Маленькая баллада (яблочко)
1.
Жуткое время, тяжкое время, Ветер на площадях. Вечно приходится жить не с теми, Эти не пощадят.
Выслуга буден – старость в награду, А не случится – пусть. Пусту, ох, пусту быть Петрограду, Если еще не пуст.
Выпить, не чокаясь, взять, не глядя, Не поднеся ко рту. Жалко полощется на ограде Битва за Порт‑Артур.
Узкие платья, девичьи челки, Гавань, приют, притон. Жалок и грязен, на третьей полке В город Въезжает Он.
Витебский, выдох, звонок, Варшавский, Сумка на поводу. Сколько таких приезжают шастать В этом чумном аду.
Он же приехал не ждать оваций, Не волноваться зря, Невский, но не за горами Двадцать Пятое октября.
Столько эпох – волна за волною, Не наблюдай часы. Кто он такой – петухово дурное Семя, курицын сын.
Вот он выходит, встопорщив перья, Болью скрепив висок, В розовый свет, в колыбель империй, В площадь наискосок.
2.
Он не читал ничего длиннее Школьного букваря, Он погружается в храп коней и В марево сентября.
Маленький, маленький, злой, голодный, Гордый, больной, смешной. Жгучим железом – иногородний Иноживой, иной.
Ближе к сюжету. Светло и тяжко. Брызги взвихрить ногой. Грязь на колене. Клеймо на пряжке. Руки. Наган. Погон.
Деньги – давайте. Пальто – снимайте, То есть снимай, пошел. И побыстрей, в бога душу матерь. Паспорт? Нехорошо.
Я не отсюда – он глупо мямлит В грубое волокно. Время крутило меня и мяло, Жарило, волокло.
Я не отсюда, я только вышел, Это разбой, грабеж. Так, отвечают ему, потише, Или же огребешь.
Вышел – зайдешь, говоришь – ответишь И – подводя черту: Этого к стенке, а эту ветошь В сумку. И к черту – ту.
3.
Без обьявленья войны, не ссорясь, Без примиренья ссор. Кто я? Я птица, я божья совесть, Лакмус его и соль.
Я не свиваю гнезда, я рано Встал, я не враг, не жид, Дайте мне это смешное право Просто возможность жить.
Свет, постоялый двор придорожный, Тумбочку, стол, кровать, Яблочко. Яблочко, осторожно Или не сдобровать.
Яблочко, яблочко, здесь опасно. Слышишь, насторожись. Ладно, берите пальто и паспорт, Только оставьте жизнь.
Брали, копили, играли, пили После на посошок. Тихо слетел с золотого шпиля, Масляный гребешок.
И над окраиной голубою, Выпел кровавым ртом: Что ты, цыпленок, не это больно, Больно оно – потом.
4.
Иней трехдневной висит щетиной, Видимо, оттепель. Не подождали, не пощадили, Кто им судья теперь.
Разве что верить, что горький быт им Скажет: «Вот твой редут – Эта возможность побыть убитым Раньше, чем предадут».
Эта возможность – не так уж мало, Кстати, подумай, друг, Вовремя выйти с утра с вокзала И посмотреть вокруг.
Маленький, маленький, небо дрогнет Молнией ножевой. Жгучим железом – иногородний, Иноживой. Живой.
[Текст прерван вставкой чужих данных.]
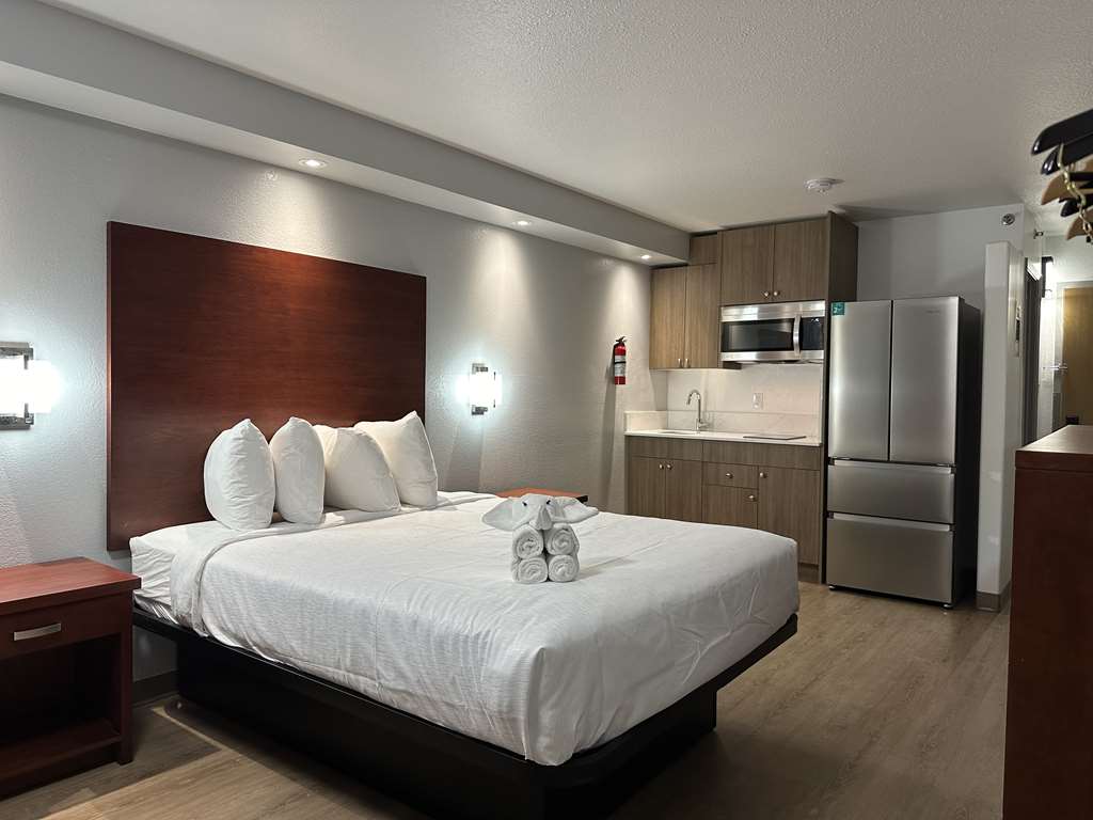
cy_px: 410
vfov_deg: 56.8
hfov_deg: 71.6
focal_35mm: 24
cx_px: 546
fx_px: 758
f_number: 1.78
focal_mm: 6.86
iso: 160
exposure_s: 1/120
Паспорт на стол, широко и страстно Выругаться. Хитро. На голубом расписаться красным.
И опустить перо.
Лето
Но март пришел, июнь не за горами, Отчаянный, горячий, длиннохвостый, не знающий ни страха, ни потерь, И, если помнишь, плечи, загорая, Приобретают неземное свойство легонько так светиться в темноте. Как будто ходишь в золоченой раме, в своей невинной жаркой наготе. Конечно, море. Наши говорили, что, раз попав сюда – Пребудешь вечно, с бессильным хрустом сердце надломив, И ветер рисовал аквамарином, и тихо спал, на берег этот млечный песок намыв. И я была, конечно, не Мария, Но Суламифь. Конечно, если б знала, родилась здесь, где жара, отары и татары, где пологом лежит густая тень, Ты помнишь тот колючий скальный лаз, Который, несомненно, стоил пары изрядно поцарапанных локтей, Как я в слезах, распаренная, злая, крича, что в первый и в последний раз, Упала вниз, судьбу свою кляня. И море обмотало свой атлас Вокруг меня.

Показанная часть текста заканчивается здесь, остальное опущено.